Secondly, have you noticed that marketers no longer have to pay a ridiculous $350,000 “tribute” just to get fuel allocation from NNPC weekly? That extortion racket is gone. The fuel industry is breathing fresh air, free from the suffocating grip of patronage and backdoor deals.
Third, remember when it was a national obsession to know who the Central Bank Governor was, just to gain access to forex at an artificial rate, and then flip it at the parallel market for instant billions? Those days are fast disappearing. Under President Bola Ahmed Tinubu’s administration, transparency and market reforms have reduced the forex arbitrage that made billionaires overnight — and drained the nation’s reserves.
Fourth, for once, marketers are not being asked to “contribute” foreign currency to help a new GMD “settle down” in office.
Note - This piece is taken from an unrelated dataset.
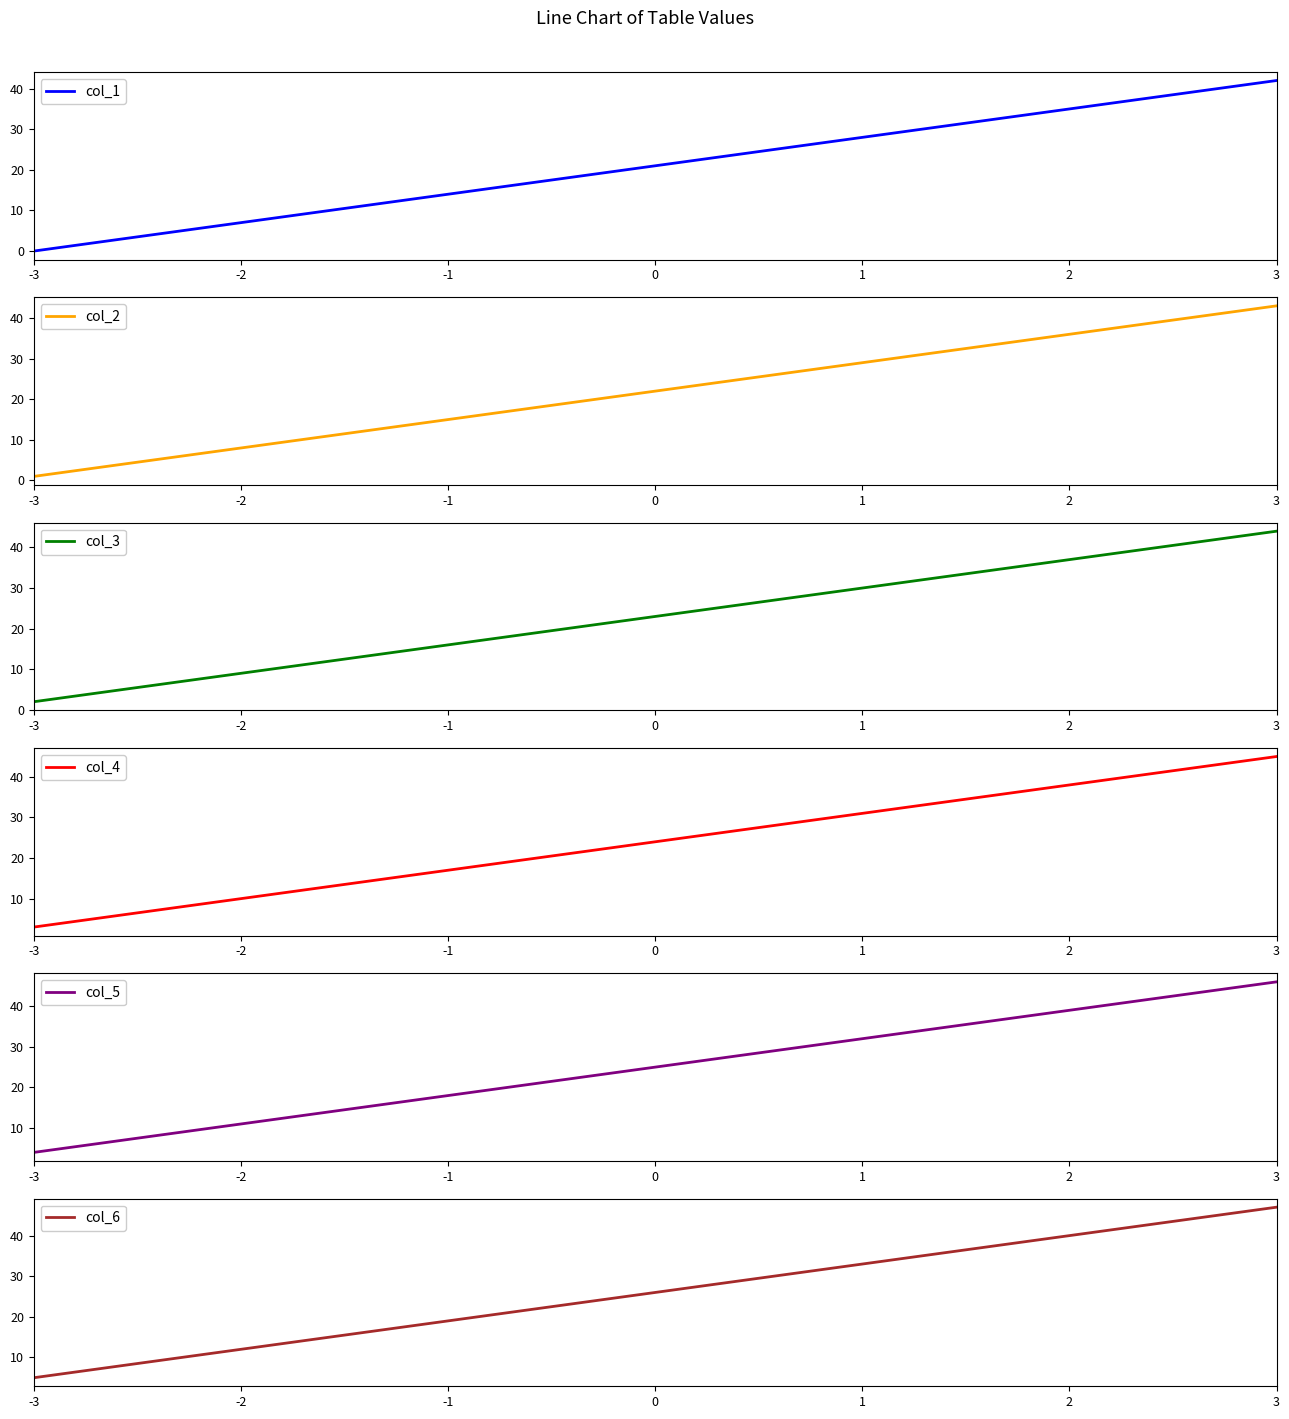

Is this an area chart (filled region under the line)?

No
These disgraceful practices — long seen as the price of doing business in Nigeria — are becoming relics of a darker past.
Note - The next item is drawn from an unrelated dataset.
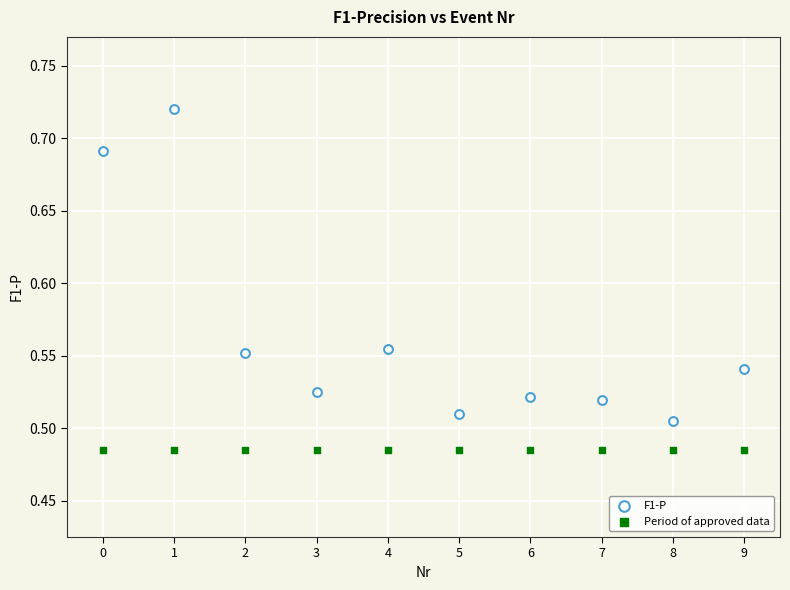

Which series contains the lowest Y value?

Period of approved data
If you can’t see this change, maybe you’re blinded by tribalism or religious bigotry. Nigeria is moving — and fast. The question is: are you ready to move with her?
President Tinubu’s administration is rewriting the rules across the board. His fuel subsidy removal — once deemed political suicide — has saved Nigeria trillions and sent a strong message to economic saboteurs. The unification of the exchange rate, though painful, is ushering in long-term economic realism. The student loan scheme has taken off, offering brighter futures to our youth. Meanwhile, the digitalisation of customs and the civil service is cutting off the oxygen of corruption in government processes.
This is not just reform. This is a revolution of accountability. For the first time in decades, there’s a sense of order, focus, and direction at the very top of Nigeria’s leadership. But the real battle? That lies with the civil servants. Will they allow this breath of fresh air to become a permanent atmosphere — or will they choke the system again?
Politicians will come and go but we must allow this reforms to stay .
No pain no gain .
Let us stay vigilant, vocal, and patriotic. Nigeria is rising. And with every passing day, the ghosts of our corrupt past tremble.
Mogaji Wole Arisekola writes from Ibadan.